Two weeks ago, I read an article in felix posing the question: “Are we medicalising personality?” The author argues that self-diagnosis of a mental health problem can be risky. I agree. They argue that convincing yourself you have a mental illness when you don’t, can make you miserable. I agree. Something far more dangerous, however, is to convince yourself you don’t have a mental health problem when you do.

If I had read this article in my first, or maybe even early on in my second, year of university, it would have confirmed my worst fear: maybe I’m just like this. Maybe I’m just a bit pathetic, and that’s why I get stressed so easily and spend hours hyperventilating and crying for no apparent reason. And anyway, if I didn’t want to be stressed I should have just gone to lectures and done my work – it’s my own fault for being so lazy and staying in my room all day. My life is fine, and thinking that everything would be better if I didn’t exist, is just melodramatic self-indulgence. Why on earth would I ask for help when all my problems are my fault? I’m just like this.

This is the mentality that stopped me from seeking help until my second year of university, and while I can’t know for sure how much earlier intervention would have helped, I have no doubt that it is this mentality that has largely ruined my university experience. And I am sure that I am not alone in this.

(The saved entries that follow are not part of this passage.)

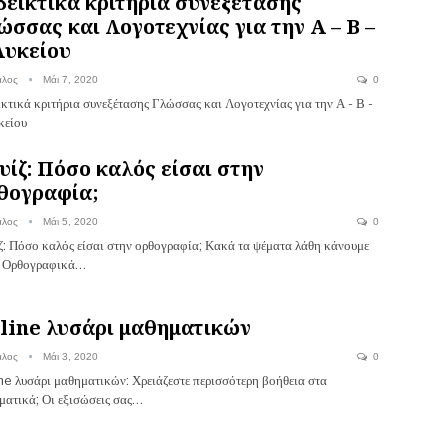
δεικτικά κριτήρια συνεξέτασης
ώσσας και Λογοτεχνίας για την Α – Β –
Λυκείου
αλος
Μάι 7, 2020
0
ικτικά κριτήρια συνεξέτασης Γλώσσας και Λογοτεχνίας για την Α - Β -
κείου
υίζ: Πόσο καλός είσαι στην
θογραφία;
αλος
Μάι 5, 2020
0
ζ: Πόσο καλός είσαι στην ορθογραφία; Κακά τα ψέματα λάθη κάνουμε
. Ορθογραφικά…
line λυσάρι μαθηματικών
αλος
Μάι 3, 2020
0
ne λυσάρι μαθηματικών: Χρειάζεστε περισσότερη βοήθεια στα
ματικά; Οι εξισώσεις σας…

It is extremely common for those suffering from mental illness to have thoughts like this, and blame themselves for problems arising from their condition. I have always been quite lazy, and not particularly sociable. These are personality traits of mine which have always meant I have to put in more effort than many other people into dragging myself out of bed or doing my homework, and make myself go out with friends instead of staying in my room. But that was all it was – just a little bit more effort. It is worlds away from the days when I cannot even bring myself to get out of bed to brush my teeth. I can recognise this now, but since my mental health deteriorated gradually rather than suddenly taking a turn for the worse, it was very easy for me to confuse my depression with my laziness, and my anxiety with self-induced stress. Even when I started to suspect differently and look up information online about depression, I felt an enormous sense of guilt and couldn’t rid myself of the feeling that I was just, as the author suggests, looking for an excuse to hide behind. Terrified of other people forming the same opinion, I did my best to hide it from almost everyone – even my first therapist, to whom I downplayed the impact it was having on my life for fear that she, too, would think it was my own fault. Again, this is not uncommon, but something that many people who have some form of mental health problem experience.

Perhaps I am being naive, but if someone has reason to believe they have social anxiety, maybe it would be better to reach out to friends or people they trust to talk about it rather than “just calling themselves a bit shy”. The troubling implication of this suggestion is that unless you have what the author refers to as a “medically diagnosable mental health problem”, you should just get over it and accept that it’s part of who you are. Reading it now, having been receiving treatment for over a year and spoken to numerous medical professionals, still made me panic about whether or not I really had just been making up elaborate lies to myself and others to cover up the fact that I am lacking as a person. To someone who has not yet sought help, or is not surrounded by the incredibly supportive network of friends and family that I am lucky enough to have, it could be actively harmful.

I am not disputing that the article raises a valid point – there is a valuable discussion to be had about the risks of self-diagnosis and confusion between personality traits and mental illnesses. There is a huge amount of information online, much of it not written by health professionals, about many different types of mental illness, and it is definitely necessary to exercise caution when identifying with the symptoms listed. Feeling lethargic and being reclusive don’t necessarily mean you are depressed, and feeling nervous about a social situation doesn’t necessarily mean you have social anxiety. Convincing yourself that it does, which is very possible (everyone’s made the mistake of turning to WebMD for advice on a physical ailment and decided they’re dying), will be detrimental to your wellbeing. But the article’s focus on warning people against mistaking a personality trait as a mental illness serves to dissuade them from seeking help. There are already enough obstacles to people seeking help without actively feeding the paranoia that they are being irrational and looking to shift the blame for personal failings.